23. Kapitel: Heiligabend

Ich kann es kaum glauben. Heute ist Heiligabend! Seit Tagen haben wir unsere gesamte Energie in die Renovierung und die Vorbereitungen für die Weihnachtsfeier gesteckt. Stolz schaue ich mich im hochgeschnittenen Eingangsbereich des renovierten Hotels um. Die Wände sind holzvertäfelt und im Kamin flackert ein prächtiges Feuer vor sich hin. Die Weihnachtsmusik ist bei den vielen Menschen kaum zu hören. Am anderen Ende des Raumes entdecke ich die Einbeinige Mary, die sich auf ihre abgenutzten Krücken stützt und in ein Gespräch mit dem Bürgermeister vertieft. Drew, der sich in seiner menschlichen Gestalt befindet, unterhält sich angeregt mit meinem Onkel Carl und Kenny. Wirklich alle sind gekommen!

Neben der massiven Holztreppe, an deren Geländer eine Tannengirlande befestigt wurde, steht ein riesiger, geschmückter Weihnachtsbaum, unter dem sich Berge von Geschenken stapeln. So viele Menschen haben sich bereit erklärt, für die Obdachlosen von East Hastings zu spenden. Wir waren ganz überwältigt.

„ALLE MAL HERHÖREN!“, rufe ich in den Raum. Die Gespräche verstummen langsam und ich fahre fort. „Ich möchte nochmal allen danken, die in den letzten Wochen so motiviert mit angepackt haben. Ohne euch wäre das alles hier gar nicht möglich gewesen. Bevor wir gleich zum Festessen übergehen, möchte ich das Wort noch kurz an unseren Bürgermeister übergeben, der uns heute die Ehre erweist, hier anwesend zu sein.“

Der Bürgermeister ist ein kleiner, rundlicher Kerl mit Halbglatze und Schnauzer. Er ist der Einzige im Raum, der zu diesem Anlass Anzug und Krawatte trägt. Auf meine Ankündigung hin tritt er vor und stellt sich neben mich.

„Es ist mir eine Ehre, heute hier zu sein“, beginnt er seine Rede und zeigt auf mich. „Was Cassandra in diesem Hotel für die Obdachlosen dieser Stadt geleistet hat, ist wirklich bemerkenswert.“

Bevor er weiterreden kann, ruft jemand „Wurde auch Zeit“ dazwischen, woraufhin ein zustimmendes Raunen durch die Menge geht. Das Gesicht des Bürgermeisters nimmt eine leicht rötliche Färbung an, doch er ignoriert den Kommentar und fährt unbeirrt fort.

„Als Oberhaupt der Stadt Vancouver gebe ich mein Bestes, um allen Bewohnern ein komfortables Leben zu ermöglichen.“

„Lügner“, ertönt es erneut aus dem Publikum. 

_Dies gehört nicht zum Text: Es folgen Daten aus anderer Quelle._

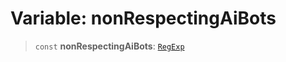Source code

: # Variable: nonRespectingAiBots

> `const` **nonRespectingAiBots**: [`RegExp`](https://developer.mozilla.org/docs/Web/JavaScript/Reference/Global_Objects/RegExp)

Der Bürgermeister atmet tief ein und sagt schließlich: „Doch bei einigen Menschen bin ich offenbar gescheitert. Sie haben ihre Jobs verloren, konnten und können ihre Miete nicht mehr bezahlen und werden im schlimmsten Fall sogar drogenabhängig. Ich habe gerade mit einer reizenden jungen Dame gesprochen, die früher für unser Land gedient hat. Ihr verdanken wir alle unser Leben in Freiheit und doch haust sie im Moment auf der Straße. Und das ist nicht zuletzt auch meine Schuld.“ Er macht eine Pause und lässt seine Worte wirken. „Daher werden wir als Stadt Vancouver in Zukunft dieses Hotel als Notunterkunft für Obdachlose in East Hastings betreiben. Wir nennen es „Herberge Hastings“. Natürlich reicht der Platz bei Weitem nicht für alle, weshalb wir auch einige der angrenzenden Gebäude renovieren werden. Außerdem werden wir eine kostenlose Drogenberatungsstelle einrichten, zu der alle Bedürftigen Zutritt haben. Cassandra hier hat uns gezeigt, wie wichtig all diese Maßnahmen sind und was echte Nächstenliebe bedeutet.“Alle im Raum schauen mich an. Obwohl ich mich geschmeichelt von den lieben Worten des Bürgermeisters fühle, würde ich am liebsten im Erdboden versinken. Daher bin ich auch mehr als dankbar, als der Bürgermeister endlich das Buffett im Speisesaal des Hotels eröffnet.